Çalışanlar var çalışmayanlar var. Biz çalışan grubun içerisindeyiz. Biz çok uğraşıyoruz ve yaptığımız belgeleri bilgilendirmeleri devletin en üst kademelerine kadar gönderiyoruz. En son B20 Genç Girişimciler ittifakında yapmış olduğumuz bildirgeyi hem cumhurbaşkanımız hem başbakanımız ve tüm Türkiye’deki bakanlarımıza da gönderdik. İş örgütleri daha aktif olmalı. Daha yoğun çalışılmalı fakat şu an elimizde olan bazı sivil toplum örgütleri sadece açılmışlar fakat ürettikleri bir şey yok. Ama biz öyle değiliz. Biz Türkiye Genç İş Adamları olarak yaklaşık 30 senedir devletin arkasında olup devamlı devlete yaptığımız bilgilendirmelerle beraber arkasındayız.
NÜKLEER ENERJİ ÖNEMLİ
– Yükleme parası bize neden daha yüksek?
Çünkü biz de enerji fiyatları daha yüksek. Yani şöyle söyleyeyim mesela çimento fiyatı bizde 40 dolarsa orada 30 dolar. Çünkü biz gidiyoruz bunu Rusya’dan alıyoruz getiriyoruz kullanıyoruz maliyetlerimiz var onun üstüne vergisi var. Onlarda ucuz olduğu için doğalgazla üretim yapıyorlar. O zaman nükleer enerji Türkiye için aslında fayda getirecek bir olay. Buradan o çıkıyor. Tüm sektörlerimizde enerjinin maliyetinin düşmesi gerekiyor. Yoksa öbür türlü bizim diğer alternatif pazarlar dediğimiz veya alternatif üreticiler dediğimiz dünyadaki ülkelerle fiyat bazında savaş edebilmesi kolay olmaz.

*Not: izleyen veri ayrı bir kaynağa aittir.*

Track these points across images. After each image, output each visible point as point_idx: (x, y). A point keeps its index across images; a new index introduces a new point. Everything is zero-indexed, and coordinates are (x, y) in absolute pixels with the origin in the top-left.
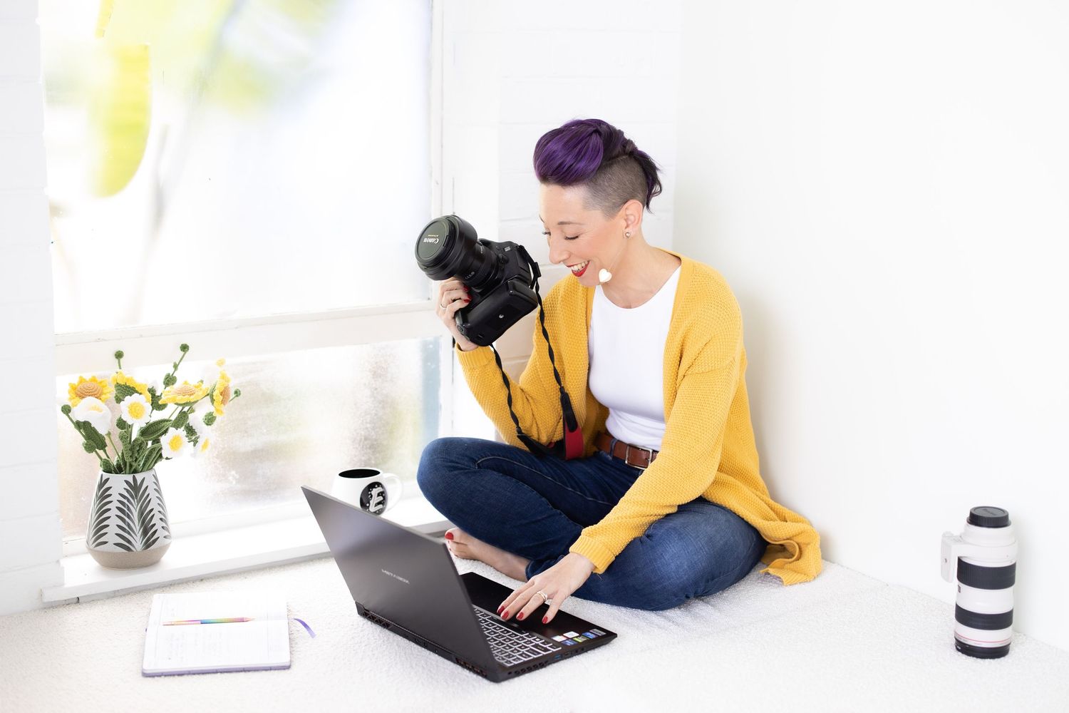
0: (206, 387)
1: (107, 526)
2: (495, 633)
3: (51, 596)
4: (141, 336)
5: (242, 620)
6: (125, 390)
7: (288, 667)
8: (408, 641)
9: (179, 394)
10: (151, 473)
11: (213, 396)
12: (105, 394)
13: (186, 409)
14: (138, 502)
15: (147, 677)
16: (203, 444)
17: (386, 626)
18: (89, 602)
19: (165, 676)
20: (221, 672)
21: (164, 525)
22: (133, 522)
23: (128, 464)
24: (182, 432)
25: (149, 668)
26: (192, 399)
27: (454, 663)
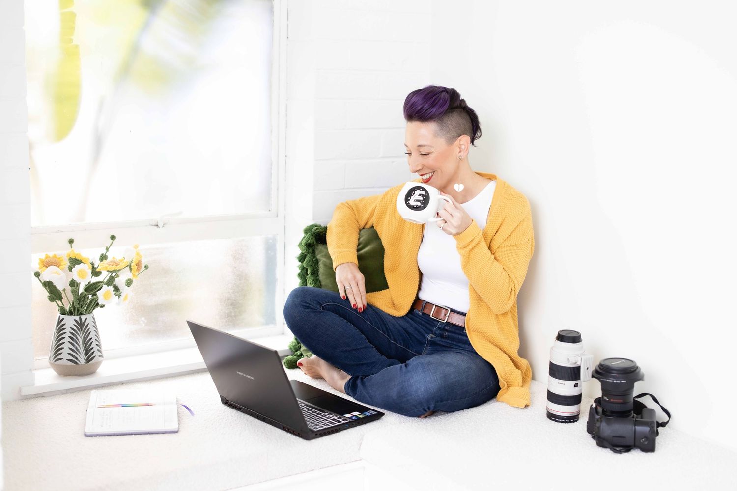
0: (127, 261)
1: (63, 348)
2: (308, 413)
3: (26, 392)
4: (85, 230)
5: (148, 405)
6: (75, 262)
7: (177, 432)
8: (253, 418)
9: (109, 264)
10: (91, 315)
11: (131, 266)
12: (62, 265)
13: (114, 275)
14: (83, 334)
15: (88, 436)
16: (124, 297)
17: (239, 409)
18: (51, 396)
19: (99, 436)
20: (135, 434)
21: (99, 348)
22: (80, 347)
23: (76, 309)
24: (111, 288)
25: (89, 431)
26: (118, 268)
27: (282, 429)
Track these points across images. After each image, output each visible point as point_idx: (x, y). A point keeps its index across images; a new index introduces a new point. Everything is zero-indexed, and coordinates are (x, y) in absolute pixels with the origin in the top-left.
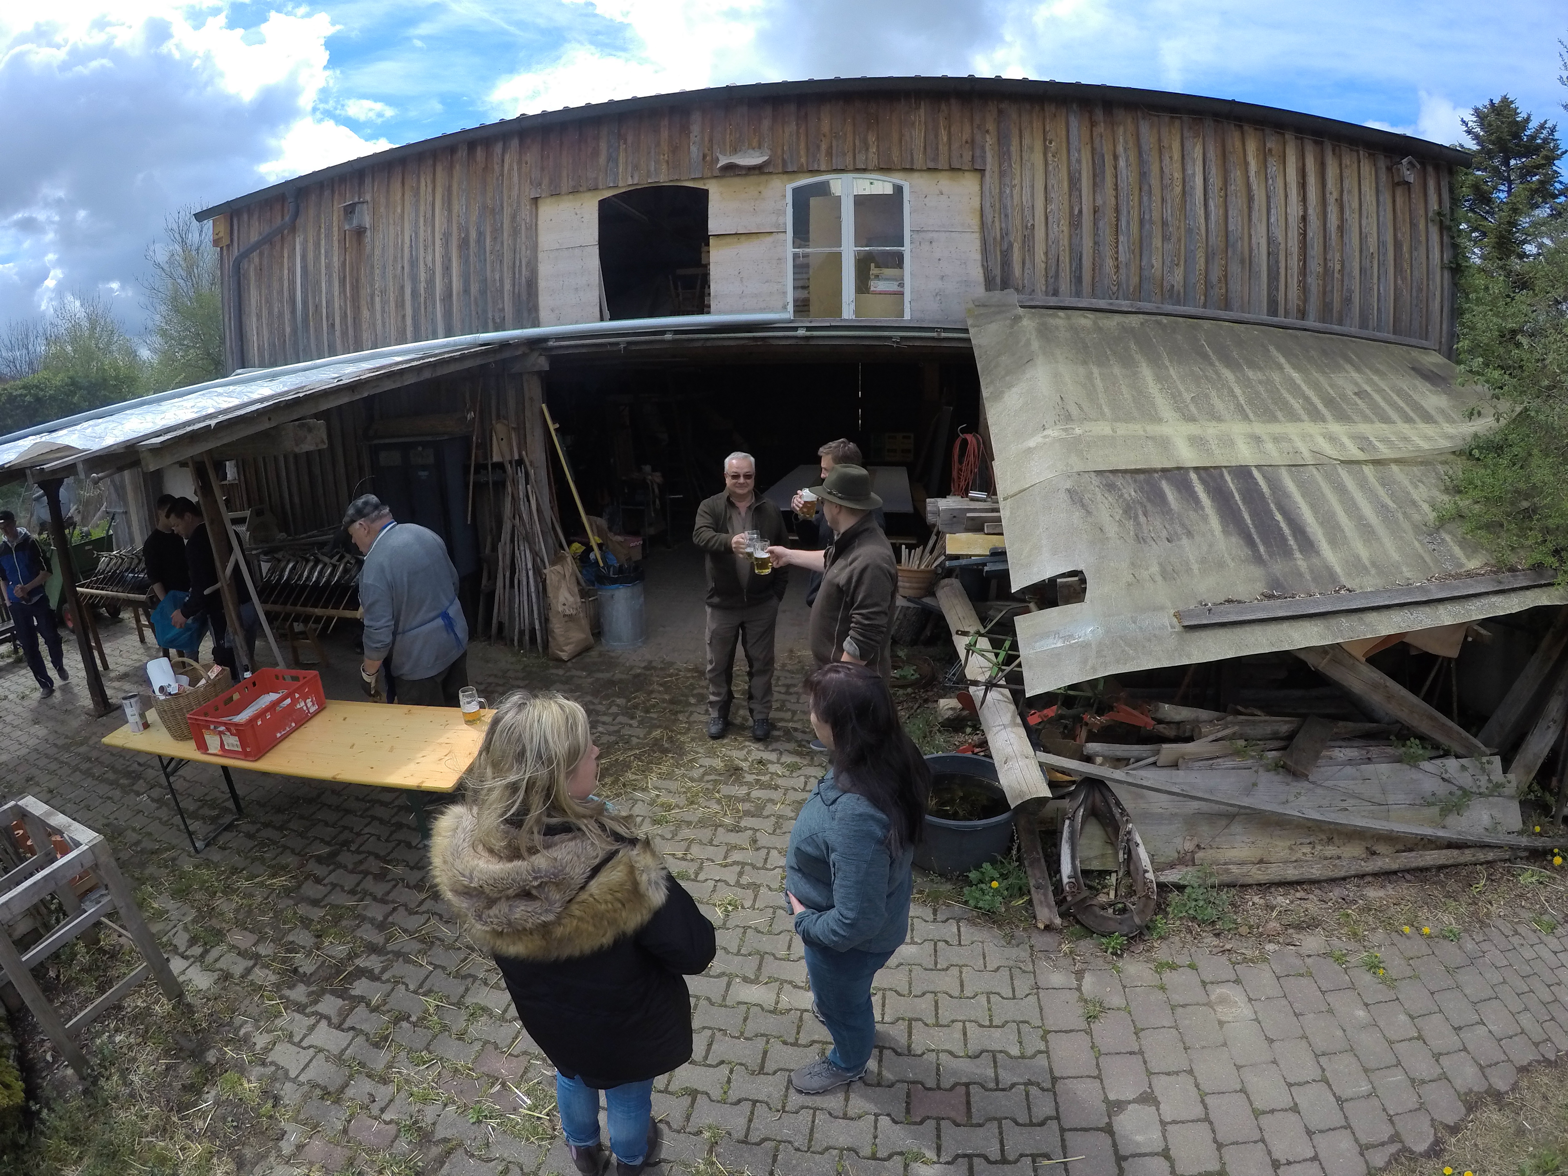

KRİZLERİ FIRSATLARA ÇEVİRMELİYİZ
– Ne yapmalı?
Zaten Dünyada ortam karışık Türkiye’nin bütün kurumları topyekün birlik olup bu birlikteliği nasıl sağlarız ve Ortadoğu’da yaşanan gelişmeleri bizde ki terör olaylarını nasıl lehimize çeviririze çalışmalıyız aslında. Mesela bankalar konusunda sayın cumhurbaşkanımız G20’de orada bir serzenişte bulundu bankalara da. Ben de aynı şekilde sayın cumhurbaşkanımız gibi düşünmekteyim. Bankaların biraz daha dikkatli davranmaları lazım biraz daha konuya çok daha hassas durmaları lazım. Benim fikirlerim de tamamiyle cumhurbaşkanımızın fikirleri doğrultusundadır.
ALTERNATİF PAZARLARDA ŞU AN EN İYİSİ AFRİKA
– Alternatif pazar üretme yani Güney Amerika ve Güney Afrika konularında Türkiye olarak ne yapmalıyız?
Alternatif pazarlarda bence şu an en iyi pazar Afrika. Ama orada da tabi fiyat tutturmak çok önemli. Navlun konusu var. Çin faktörü çok büyük. Navlunun daha doğrusu petrol fiyatlarının çok düşük olmasından dolayı Çin rahatlıkla oralara ulaşabiliyor. Ama ne zaman navlun fiyatları yükselir o zaman biz de satamayız işin doğrusu. Onlar ulaşırken biz niye gidemiyoruz? Biz de gidiyoruz ama bizim petrol fiyarlarımız FOB olarak aldığımız fiyatlar Çin’de ki FOB fiyatlardan daha pahalı. (FOB: free on board yani ürettiğin yerden fabrikanın, geminin içine teslim yani yükleme parası.)